Children need it. Some of them have struggled academically for years, burning much midnight oil just to make passing grades. They stayed on track dreaming of the day the principal put that diploma in their hand right in front of entire community.

Others endured bullying, or devastating heartbreaks, but persevered. Some seniors had it easier, and just want to give one last hug to their friends. For most, high school graduation marks the end of formal schooling. For high achievers it’s only the beginning of serious academic work. Every single one of them deserved a ceremonial good bye to childhood.

When schools across the nation closed for quarantine, we already knew that children are not particularly susceptible to the Chinese coronavirus. Now we also know that keeping schools closed does little to reduce the COVID mortality.

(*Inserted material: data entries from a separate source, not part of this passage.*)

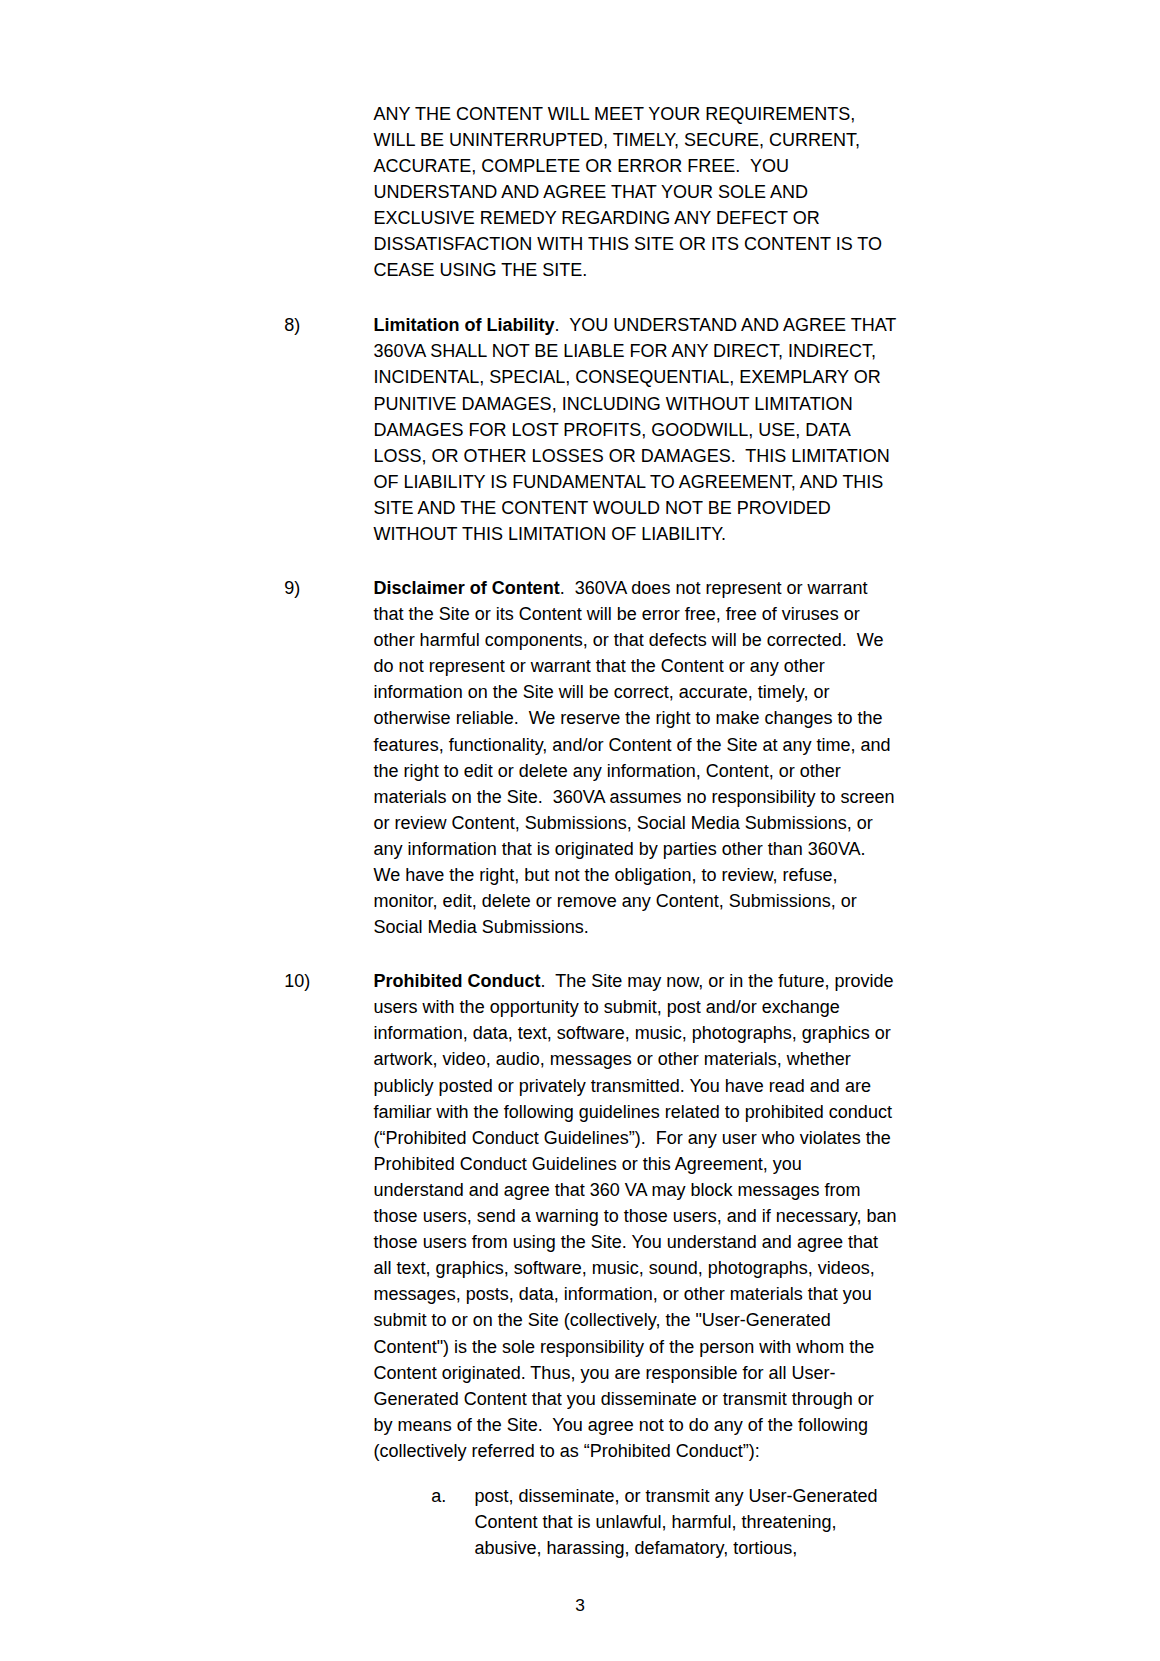Any the Content will meet your requirements, will be uninterrupted, timely, secure, current, accurate, complete or error free. You understand and agree that your sole and exclusive remedy regarding any defect or dissatisfaction with this Site or its Content is to cease using the Site.
8)
Limitation of Liability. You understand and agree that 360VA shall not be liable for any direct, indirect, incidental, special, consequential, exemplary or punitive damages, including without limitation damages for lost profits, goodwill, use, data loss, or other losses or damages. This limitation of liability is fundamental to Agreement, and this Site and the Content would not be provided without this limitation of liability.
9)
Disclaimer of Content. 360VA does not represent or warrant that the Site or its Content will be error free, free of viruses or other harmful components, or that defects will be corrected. We do not represent or warrant that the Content or any other information on the Site will be correct, accurate, timely, or otherwise reliable. We reserve the right to make changes to the features, functionality, and/or Content of the Site at any time, and the right to edit or delete any information, Content, or other materials on the Site. 360VA assumes no responsibility to screen or review Content, Submissions, Social Media Submissions, or any information that is originated by parties other than 360VA. We have the right, but not the obligation, to review, refuse, monitor, edit, delete or remove any Content, Submissions, or Social Media Submissions.
10)
Prohibited Conduct. The Site may now, or in the future, provide users with the opportunity to submit, post and/or exchange information, data, text, software, music, photographs, graphics or artwork, video, audio, messages or other materials, whether publicly posted or privately transmitted. You have read and are familiar with the following guidelines related to prohibited conduct (“Prohibited Conduct Guidelines”). For any user who violates the Prohibited Conduct Guidelines or this Agreement, you understand and agree that 360 VA may block messages from those users, send a warning to those users, and if necessary, ban those users from using the Site. You understand and agree that all text, graphics, software, music, sound, photographs, videos, messages, posts, data, information, or other materials that you submit to or on the Site (collectively, the "User-Generated Content") is the sole responsibility of the person with whom the Content originated. Thus, you are responsible for all User-Generated Content that you disseminate or transmit through or by means of the Site. You agree not to do any of the following (collectively referred to as “Prohibited Conduct”):
a. post, disseminate, or transmit any User-Generated Content that is unlawful, harmful, threatening, abusive, harassing, defamatory, tortious,
3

School closures are a persistent overreaction from local and state authorities supported by overprotective parents who want to keep their kids away from campuses just in case we learn something new and scary about the disease.

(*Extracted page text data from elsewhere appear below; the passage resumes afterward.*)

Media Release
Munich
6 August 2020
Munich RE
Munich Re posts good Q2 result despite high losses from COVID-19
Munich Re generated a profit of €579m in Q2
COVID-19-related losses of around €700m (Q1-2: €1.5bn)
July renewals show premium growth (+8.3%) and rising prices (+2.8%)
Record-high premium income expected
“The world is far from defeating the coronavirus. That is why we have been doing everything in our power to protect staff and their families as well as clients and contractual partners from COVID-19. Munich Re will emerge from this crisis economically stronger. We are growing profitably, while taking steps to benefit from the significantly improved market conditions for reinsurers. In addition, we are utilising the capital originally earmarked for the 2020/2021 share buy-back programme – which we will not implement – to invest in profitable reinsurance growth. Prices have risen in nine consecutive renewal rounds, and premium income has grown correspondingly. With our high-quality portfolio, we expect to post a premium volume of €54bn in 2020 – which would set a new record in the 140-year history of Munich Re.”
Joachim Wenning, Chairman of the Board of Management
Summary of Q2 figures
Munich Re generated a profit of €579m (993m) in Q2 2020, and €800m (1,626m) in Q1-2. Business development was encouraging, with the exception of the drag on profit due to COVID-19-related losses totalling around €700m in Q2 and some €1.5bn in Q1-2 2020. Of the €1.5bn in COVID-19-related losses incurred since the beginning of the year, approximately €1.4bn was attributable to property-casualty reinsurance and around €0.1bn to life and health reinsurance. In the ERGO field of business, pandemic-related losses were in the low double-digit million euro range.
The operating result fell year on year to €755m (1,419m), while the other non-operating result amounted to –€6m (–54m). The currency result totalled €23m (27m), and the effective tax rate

Of course, any virus can surprise us with something new and scary — if it mutates. A black swan event can happen at any time. Should we shut down everything forever because sometimes there are terrorist attacks or school shootings?

So by shutting down over COVID we’ve saved our precious little seniors from an infinitesimal chance of dying. Now what? A few will be joining the military, and may go fight a war. Others will be flirting with danger in strategically chosen environments, like binge-drinking parties in fraternity houses.

Moms Need to Let the Kids Go

Cancelling high school graduation doesn’t serve the needs of kids. It lulls parents, mothers especially, into faux sense of security. They want to protect their precious little darlings, but what they need to do is let go. Surely they don’t want their sons to fill the ranks of incels, or whatever is the 2020 term for mama’s boys.

We are beginning to see the lockdown crisis in gendered terms. Distinguishing the difference between male and female leadership, with female or feminized leaders from New Zealand to California to Michigan acting in overprotective ways, smothering entire populations in needlessly limiting dictatorial “quarantines.”

Traditional male qualities such as independence, rebelliousness, and risk-taking are constantly attacked in the media. It is no surprise that that the shelter-in-place culture is anti-rite of passage, too. Mommy wants you to be safe, and to be her little baby forever.

Knowing what we know now, there is no reason an 18-year-old can’t walk across the stage of a multi-purpose room, unmasked, shake hands with the principal, and get his diploma. Sure, if the principal is diabetic or has some other pre-existing condition, find a healthy woman under 50, a comfortable low-risk group, to take his place. And don’t invite grandpa because he’s high risk. Make a special ceremony for students who are high risk.

These are all exceptions, and we can work around them. We need to focus on graduating seniors worked hard to earn their degrees. They deserve “Pomp and Circumstance,” the whole nine yards. Let’s give it to them.